# Exercise aim
Swap "phylum" for "division" in the rows from the line with "common name: Pacific white cap limpet" to the line with "genus: Antimerus", leaving everything else unchanged. Return only those lines.

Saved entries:
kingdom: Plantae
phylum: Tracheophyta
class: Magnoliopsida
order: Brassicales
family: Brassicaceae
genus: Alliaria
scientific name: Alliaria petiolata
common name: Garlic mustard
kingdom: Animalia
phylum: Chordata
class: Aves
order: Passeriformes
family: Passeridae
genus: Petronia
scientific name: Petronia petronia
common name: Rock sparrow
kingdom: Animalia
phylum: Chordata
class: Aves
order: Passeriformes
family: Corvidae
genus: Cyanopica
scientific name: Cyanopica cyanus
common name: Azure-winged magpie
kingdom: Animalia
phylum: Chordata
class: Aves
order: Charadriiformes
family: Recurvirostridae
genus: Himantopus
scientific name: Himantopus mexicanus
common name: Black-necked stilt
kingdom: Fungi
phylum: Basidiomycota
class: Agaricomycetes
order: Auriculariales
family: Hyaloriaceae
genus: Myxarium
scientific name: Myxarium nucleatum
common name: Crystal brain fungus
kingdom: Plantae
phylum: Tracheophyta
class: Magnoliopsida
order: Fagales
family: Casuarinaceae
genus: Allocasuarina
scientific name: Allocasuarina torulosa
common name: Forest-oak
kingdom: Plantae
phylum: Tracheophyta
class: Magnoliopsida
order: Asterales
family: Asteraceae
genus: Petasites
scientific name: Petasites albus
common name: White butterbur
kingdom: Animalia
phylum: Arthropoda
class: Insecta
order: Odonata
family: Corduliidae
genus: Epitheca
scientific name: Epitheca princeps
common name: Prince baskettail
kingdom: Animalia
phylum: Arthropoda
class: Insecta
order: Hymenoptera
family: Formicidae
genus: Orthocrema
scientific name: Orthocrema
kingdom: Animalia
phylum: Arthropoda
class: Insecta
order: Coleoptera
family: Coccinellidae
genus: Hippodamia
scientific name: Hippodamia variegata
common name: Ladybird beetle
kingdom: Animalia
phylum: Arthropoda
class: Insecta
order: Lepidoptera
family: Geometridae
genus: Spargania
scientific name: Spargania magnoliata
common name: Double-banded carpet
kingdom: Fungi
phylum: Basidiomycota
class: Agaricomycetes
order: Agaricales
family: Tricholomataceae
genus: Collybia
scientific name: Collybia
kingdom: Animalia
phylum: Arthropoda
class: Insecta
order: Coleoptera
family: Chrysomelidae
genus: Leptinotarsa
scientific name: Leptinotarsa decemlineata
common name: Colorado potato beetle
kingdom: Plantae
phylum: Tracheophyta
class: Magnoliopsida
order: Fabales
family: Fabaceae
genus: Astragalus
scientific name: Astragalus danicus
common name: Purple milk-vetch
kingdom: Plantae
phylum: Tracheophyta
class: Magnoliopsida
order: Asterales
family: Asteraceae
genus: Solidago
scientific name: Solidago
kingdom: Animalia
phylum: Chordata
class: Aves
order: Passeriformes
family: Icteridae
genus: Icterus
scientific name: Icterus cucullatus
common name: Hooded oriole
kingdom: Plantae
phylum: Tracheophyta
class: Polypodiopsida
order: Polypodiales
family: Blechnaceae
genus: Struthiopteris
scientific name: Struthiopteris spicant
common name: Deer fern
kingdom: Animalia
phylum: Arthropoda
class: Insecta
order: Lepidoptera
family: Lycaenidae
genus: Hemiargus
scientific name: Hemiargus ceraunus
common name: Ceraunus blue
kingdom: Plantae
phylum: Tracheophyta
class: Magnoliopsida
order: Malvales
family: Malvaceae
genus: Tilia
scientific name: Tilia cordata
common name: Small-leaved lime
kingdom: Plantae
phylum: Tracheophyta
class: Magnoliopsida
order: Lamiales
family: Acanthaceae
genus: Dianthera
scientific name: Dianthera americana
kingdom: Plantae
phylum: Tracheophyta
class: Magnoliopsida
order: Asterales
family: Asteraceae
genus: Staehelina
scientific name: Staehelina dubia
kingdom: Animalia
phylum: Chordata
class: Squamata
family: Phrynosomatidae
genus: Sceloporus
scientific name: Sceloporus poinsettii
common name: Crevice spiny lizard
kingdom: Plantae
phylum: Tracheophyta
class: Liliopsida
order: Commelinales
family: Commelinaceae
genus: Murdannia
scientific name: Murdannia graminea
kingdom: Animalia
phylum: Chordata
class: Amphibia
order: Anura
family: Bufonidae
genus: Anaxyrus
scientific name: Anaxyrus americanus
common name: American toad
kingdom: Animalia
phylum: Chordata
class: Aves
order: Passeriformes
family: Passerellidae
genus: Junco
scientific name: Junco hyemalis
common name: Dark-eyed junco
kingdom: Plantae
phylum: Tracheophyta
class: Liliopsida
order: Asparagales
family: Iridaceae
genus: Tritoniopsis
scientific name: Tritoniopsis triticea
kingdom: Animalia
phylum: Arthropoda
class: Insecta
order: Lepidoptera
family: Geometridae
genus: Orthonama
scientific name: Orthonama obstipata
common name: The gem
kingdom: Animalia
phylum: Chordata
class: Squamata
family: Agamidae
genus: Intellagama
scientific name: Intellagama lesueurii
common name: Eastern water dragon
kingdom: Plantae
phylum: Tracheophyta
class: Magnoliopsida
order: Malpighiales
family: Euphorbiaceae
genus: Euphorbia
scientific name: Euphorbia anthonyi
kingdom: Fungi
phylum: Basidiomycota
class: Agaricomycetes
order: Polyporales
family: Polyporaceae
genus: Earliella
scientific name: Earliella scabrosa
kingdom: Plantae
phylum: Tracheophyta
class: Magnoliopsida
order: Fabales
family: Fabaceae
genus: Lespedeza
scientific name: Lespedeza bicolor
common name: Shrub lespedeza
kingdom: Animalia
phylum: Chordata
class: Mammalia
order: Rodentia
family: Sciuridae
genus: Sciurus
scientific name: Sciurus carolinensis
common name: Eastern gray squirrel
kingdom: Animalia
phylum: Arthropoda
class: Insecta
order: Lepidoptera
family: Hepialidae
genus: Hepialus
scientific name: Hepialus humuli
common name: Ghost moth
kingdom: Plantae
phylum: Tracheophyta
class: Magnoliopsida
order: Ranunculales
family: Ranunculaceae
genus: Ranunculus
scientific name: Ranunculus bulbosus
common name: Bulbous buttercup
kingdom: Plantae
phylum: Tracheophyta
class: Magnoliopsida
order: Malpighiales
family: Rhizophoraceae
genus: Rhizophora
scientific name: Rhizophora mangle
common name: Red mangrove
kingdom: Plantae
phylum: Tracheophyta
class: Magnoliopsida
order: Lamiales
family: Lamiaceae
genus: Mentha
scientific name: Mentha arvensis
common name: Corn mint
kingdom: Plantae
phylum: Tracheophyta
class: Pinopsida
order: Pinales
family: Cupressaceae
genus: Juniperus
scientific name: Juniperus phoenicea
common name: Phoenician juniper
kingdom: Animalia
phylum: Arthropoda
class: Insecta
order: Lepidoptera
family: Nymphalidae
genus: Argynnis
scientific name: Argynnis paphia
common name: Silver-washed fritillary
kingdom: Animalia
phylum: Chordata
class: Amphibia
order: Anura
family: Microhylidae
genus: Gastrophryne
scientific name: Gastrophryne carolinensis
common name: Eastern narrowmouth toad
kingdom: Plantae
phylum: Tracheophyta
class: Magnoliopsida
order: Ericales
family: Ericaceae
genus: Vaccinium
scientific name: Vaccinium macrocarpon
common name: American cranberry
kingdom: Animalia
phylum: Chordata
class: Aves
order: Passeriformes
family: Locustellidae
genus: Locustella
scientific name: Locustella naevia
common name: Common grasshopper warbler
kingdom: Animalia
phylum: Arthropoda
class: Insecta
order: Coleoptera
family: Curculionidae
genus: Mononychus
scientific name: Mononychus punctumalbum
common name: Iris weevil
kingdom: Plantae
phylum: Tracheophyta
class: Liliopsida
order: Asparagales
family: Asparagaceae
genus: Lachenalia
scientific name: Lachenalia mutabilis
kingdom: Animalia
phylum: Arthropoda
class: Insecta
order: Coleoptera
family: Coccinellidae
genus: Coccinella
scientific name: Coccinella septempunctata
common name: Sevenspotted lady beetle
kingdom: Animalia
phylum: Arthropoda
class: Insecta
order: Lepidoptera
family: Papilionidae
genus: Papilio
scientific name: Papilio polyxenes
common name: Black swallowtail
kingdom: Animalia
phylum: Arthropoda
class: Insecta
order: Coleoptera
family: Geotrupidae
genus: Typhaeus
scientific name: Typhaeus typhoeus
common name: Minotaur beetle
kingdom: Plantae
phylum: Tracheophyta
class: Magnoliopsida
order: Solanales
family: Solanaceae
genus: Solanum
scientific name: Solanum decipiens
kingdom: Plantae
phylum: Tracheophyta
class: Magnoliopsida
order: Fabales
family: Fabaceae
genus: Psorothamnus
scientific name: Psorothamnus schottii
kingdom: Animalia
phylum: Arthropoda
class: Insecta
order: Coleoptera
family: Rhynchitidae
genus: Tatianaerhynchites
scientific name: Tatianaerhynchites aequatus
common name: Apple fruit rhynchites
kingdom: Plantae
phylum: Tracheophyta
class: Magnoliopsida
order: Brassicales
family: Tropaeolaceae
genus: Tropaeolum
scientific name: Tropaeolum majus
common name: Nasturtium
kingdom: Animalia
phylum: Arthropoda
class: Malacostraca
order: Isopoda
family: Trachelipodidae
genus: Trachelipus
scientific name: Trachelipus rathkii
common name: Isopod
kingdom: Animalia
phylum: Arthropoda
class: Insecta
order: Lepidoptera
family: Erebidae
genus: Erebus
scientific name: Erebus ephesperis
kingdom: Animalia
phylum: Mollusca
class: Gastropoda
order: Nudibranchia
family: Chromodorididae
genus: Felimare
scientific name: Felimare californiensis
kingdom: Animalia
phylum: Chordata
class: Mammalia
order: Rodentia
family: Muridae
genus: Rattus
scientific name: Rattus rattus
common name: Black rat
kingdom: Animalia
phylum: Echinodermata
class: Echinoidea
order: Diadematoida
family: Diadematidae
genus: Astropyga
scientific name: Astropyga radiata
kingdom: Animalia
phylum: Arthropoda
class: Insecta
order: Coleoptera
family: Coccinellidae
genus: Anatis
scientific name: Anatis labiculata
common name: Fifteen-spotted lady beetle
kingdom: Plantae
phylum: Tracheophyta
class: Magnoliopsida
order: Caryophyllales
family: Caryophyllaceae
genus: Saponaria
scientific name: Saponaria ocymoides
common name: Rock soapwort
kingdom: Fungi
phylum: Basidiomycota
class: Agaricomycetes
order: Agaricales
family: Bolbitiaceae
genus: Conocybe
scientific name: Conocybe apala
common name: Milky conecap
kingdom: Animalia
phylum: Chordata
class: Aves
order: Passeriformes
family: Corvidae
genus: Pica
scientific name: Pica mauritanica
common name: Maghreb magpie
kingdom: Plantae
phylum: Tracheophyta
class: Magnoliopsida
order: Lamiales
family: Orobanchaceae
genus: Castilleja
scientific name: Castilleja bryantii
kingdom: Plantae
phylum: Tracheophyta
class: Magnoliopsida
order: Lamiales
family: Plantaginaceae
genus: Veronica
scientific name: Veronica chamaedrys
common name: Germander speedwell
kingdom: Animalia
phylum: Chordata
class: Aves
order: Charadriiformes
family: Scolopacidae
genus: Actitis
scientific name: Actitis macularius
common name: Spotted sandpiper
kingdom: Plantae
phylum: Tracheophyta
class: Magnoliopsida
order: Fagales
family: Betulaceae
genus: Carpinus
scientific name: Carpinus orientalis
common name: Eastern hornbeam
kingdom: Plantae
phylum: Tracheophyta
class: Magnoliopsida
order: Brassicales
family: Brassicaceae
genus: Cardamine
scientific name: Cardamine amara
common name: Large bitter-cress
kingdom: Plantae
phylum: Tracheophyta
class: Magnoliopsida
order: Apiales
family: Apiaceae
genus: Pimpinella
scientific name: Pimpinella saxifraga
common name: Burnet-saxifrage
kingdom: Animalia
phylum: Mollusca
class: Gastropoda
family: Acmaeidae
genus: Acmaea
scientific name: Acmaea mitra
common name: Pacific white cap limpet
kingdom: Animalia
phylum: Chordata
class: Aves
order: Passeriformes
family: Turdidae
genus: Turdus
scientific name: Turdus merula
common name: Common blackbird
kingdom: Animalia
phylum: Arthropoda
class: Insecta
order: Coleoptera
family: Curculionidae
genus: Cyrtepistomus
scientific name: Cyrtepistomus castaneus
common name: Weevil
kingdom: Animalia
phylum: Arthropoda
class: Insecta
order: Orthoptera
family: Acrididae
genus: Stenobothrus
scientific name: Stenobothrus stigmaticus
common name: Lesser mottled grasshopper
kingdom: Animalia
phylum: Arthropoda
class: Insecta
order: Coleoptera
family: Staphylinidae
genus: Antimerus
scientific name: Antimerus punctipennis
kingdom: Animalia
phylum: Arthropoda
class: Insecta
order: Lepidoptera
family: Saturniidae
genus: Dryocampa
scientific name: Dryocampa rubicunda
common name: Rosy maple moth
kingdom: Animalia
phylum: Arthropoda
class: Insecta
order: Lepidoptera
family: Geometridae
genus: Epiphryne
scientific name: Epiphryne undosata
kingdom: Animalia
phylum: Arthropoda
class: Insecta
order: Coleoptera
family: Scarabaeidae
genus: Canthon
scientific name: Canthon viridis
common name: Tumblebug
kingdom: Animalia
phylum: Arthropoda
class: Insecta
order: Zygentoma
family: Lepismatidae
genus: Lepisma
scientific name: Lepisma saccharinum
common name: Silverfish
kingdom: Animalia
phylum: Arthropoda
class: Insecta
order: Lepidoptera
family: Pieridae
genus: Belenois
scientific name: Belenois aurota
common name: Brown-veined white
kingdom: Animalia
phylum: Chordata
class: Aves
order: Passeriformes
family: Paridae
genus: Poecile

# Full solution
common name: Pacific white cap limpet
kingdom: Animalia
division: Chordata
class: Aves
order: Passeriformes
family: Turdidae
genus: Turdus
scientific name: Turdus merula
common name: Common blackbird
kingdom: Animalia
division: Arthropoda
class: Insecta
order: Coleoptera
family: Curculionidae
genus: Cyrtepistomus
scientific name: Cyrtepistomus castaneus
common name: Weevil
kingdom: Animalia
division: Arthropoda
class: Insecta
order: Orthoptera
family: Acrididae
genus: Stenobothrus
scientific name: Stenobothrus stigmaticus
common name: Lesser mottled grasshopper
kingdom: Animalia
division: Arthropoda
class: Insecta
order: Coleoptera
family: Staphylinidae
genus: Antimerus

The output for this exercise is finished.